A footnote, which you might presume would take you to the “minority report” in question, in fact does not. Instead it refers you to a document entitled “Reflections on CERRIE” by Richard Wakeford (2004) from the Journal of Radiological Protection 24 (4): 337–340. This document is highly critical of the committee and damning of Busby’s role in it:
“I felt that the first meeting of the Working Group had confirmed my suspicions that we had been brought together largely to consider (and, presumably, endorse) the views of Chris Busby.”
With regards to the ‘minority report’, Wakeford continues:
“I do not believe that a wholly separate document was supported by any scientific need; but I also believe that there exists a political dimension to the ‘minority report’, which cannot be ignored. Chris Busby is essentially an aspiring politician who happens to have scientific qualifications – he is the Green Party’s spokesperson on science and technology and has stood for election to the European Parliament – and, in my view, his actions must be seen in this light.
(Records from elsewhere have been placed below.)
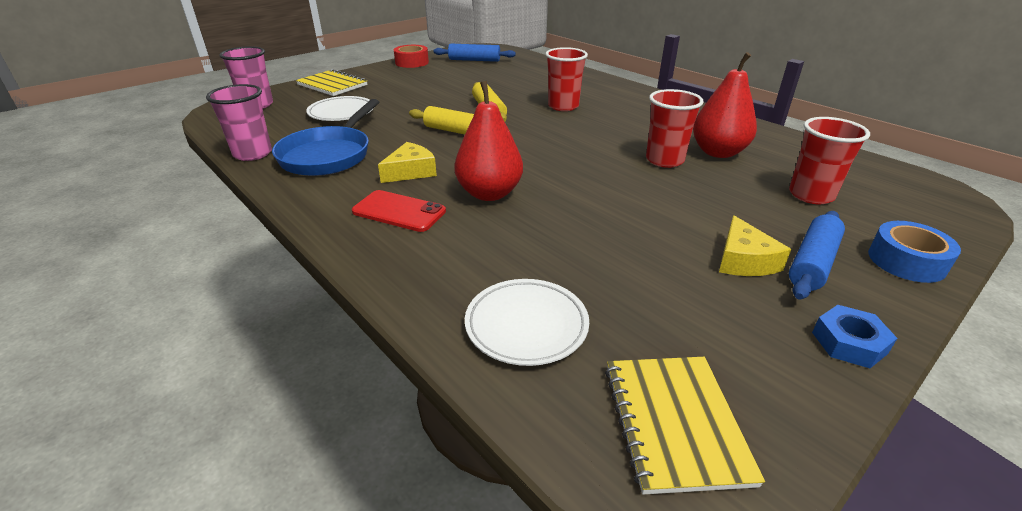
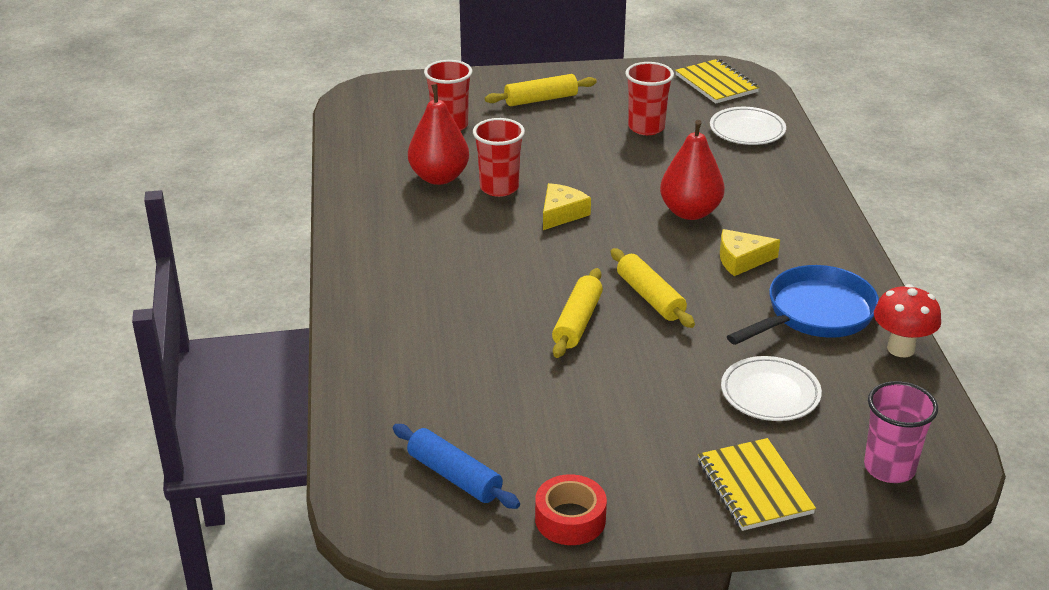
camera: 145 degrees left, 0 degrees up
(253, 154) = (901, 348): pink cup -> red mushroom
(399, 211) = (777, 222): red phone -> none
(563, 106) = (481, 293): red cup -> red cup (646, 127)
(675, 423) = (716, 84): yellow notebook -> yellow notebook turned 60 degrees counterclockwise
(744, 260) = (578, 113): yellow cheese -> yellow cheese (561, 213)
(812, 263) = (541, 99): blue rolling pin -> yellow rolling pin
(849, 342) = (594, 74): blue nut -> none
(906, 261) = (486, 83): blue tape -> none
It would be asking too much of him to make substantial concessions on the very issue that has brought the media publicity that provides the fuel to drive a political career.”
So the question you may be pondering now is who is Richard Wakeford. Well, for once, Wikipedia offers no answers – at least not immediately. However if you read the opening paragraph to “Reflections on CERRIE” there’s a clue (highlighted here in red):
“CERRIE membership was an eclectic mix of anti-nuclear campaigners (one each from Greenpeace, the Low Level Radiation Campaign (LLRC) and Green Audit), the National Radiological Protection Board (three members), the nuclear industry (me) and five scientists…”
Look a little further and you’ll discover that this outspoken proponent for scientific impartiality and apolitical neutrality was the CERRIE representative from BNFL (see “affliations” on page 2 of Radioactive Times Vol 6, no. 1. ) and is the current editor of Journal of Radiological Protection.